O marxismo ocidental 10: Gilles Deleuze
Uma vez perguntaram a Gilles Deleuze o que era ser “de esquerda”. Sua resposta foi a seguinte: “Ser de esquerda é perceber o mundo antes de tudo”. Ou seja perceber na seguinte ordem: mundo, continentes, américa, amazônia, pará, belém, eu. Alguém de direita faria o caminho inverso.
Isso representa uma certa ética: a de subjugar o individual em favor do coletivo. E isso é essencial em Deleuze e é o que faz da sua obra uma herança à esquerda.
Vejamo-la, no entanto, sob a ótica conceitual com que se apresenta na sua obra: por meio dessa palavra tortuosa e plena de alegria que é desejo. Aliás, antes lembremos que a enciclopédia Larousse define Deleuze como “o filósofo do desejo”.
Mas... em que sentido, propriamente?
No sentido de que Desejo, em Deleuze, equivale a uma busca pela liberdade através da conexão ao coletivo: “Desejo é construir um conjunto, um agenciamento, uma região; sempre um coletivo”.
Sim, devem estar pensando: o pensamento dele tem algo de espinoziano... Sim, é verdade. A comunhão ao universal é o tema de Espinoza por excelência e a temática do desejo não lhe é estranha, apesar de surgir na sua filosofia sob diferentes mantos. E Deleuze amava Espinoza. Aliás, dele provém a noção deleuziana de alegria. E isso, na verdade, penso eu, daria a Deleuze melhor síntese: “o filósofo da alegria”.

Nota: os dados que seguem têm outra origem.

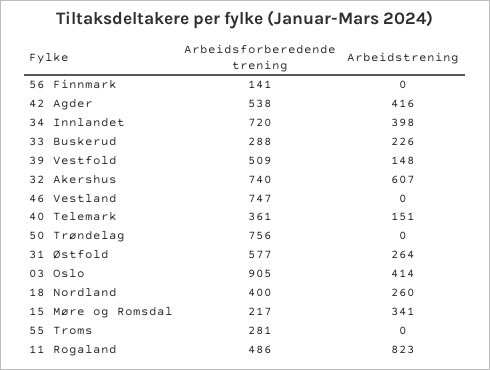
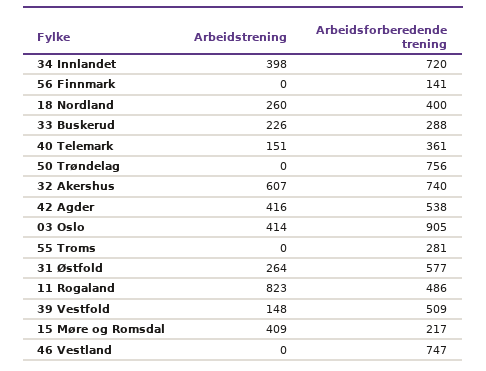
Arbeidstrening, 15 Møre og Romsdal: 341 -> 409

Porém, como não se trata de escrever sobre Deleuze, mas sim sobre o que, em Deleuze, se torna uma herança à esquerda, o tema preciso é, de fato, o tema do desejo, que para ele não é algo compreendido para bem além das amarras psicanalíticas tradicionais, que percebem o desejo como algo circunscrito às esferas da família e do sexo. É algo presente na pulsão gregária, essencial ao corpo social.
Em “O Anti-Édipo”, obra de 1972, o desejo já é descrito como uma forma política, uma forma de negociação do coletivo. Na quarta parte desse livro Deleuze se propõe a fazer uma esquizo-análise do papel do desejo. Trata-se de ver como o desejo constitui uma estratégia de conexão e produção do papel social dos indivíduos. Nas obras posteriores, a esquizo-análise surgirá com outros nomes. O mais interessante deles é micro-política. Trata-se de um termo inspirado de seu diálogo com a obra do amigo Michel Foucault, onde se encontra a bio-política, também, como um elemento inspirado do produtivo diálogo com o amigo ...Deleuze.
A micro-política é a estratégia de desejar caoticamente e, por meio de todos os modos, produzir compensações, derivações, processos. Tudo fica mais claro por meio da noção de rizoma, que Deleuze constrói em parceria com Félix Guattari, parceiro em muitas obras. Rizoma é o tecido intrincado e imbricado das plantas, que se conecta em todas as direções, e isso é o desejo: o coletivo comum, a interconexão.
A micro-política, de certa forma, vem a ser o oposto da política, ou do que a política, em geral, se tornou. A política do mundo público já não é conexão. É um fibroma. Já não integra, mas afasta.
A micro-política, no entanto, não é a política. Ela é uma ética.
Isso me diz muito. Deleuze me diz muito.
Ler Deleuze me convence de que posso fazer muito mais e muito melhor recorrendo à micro-política que à política.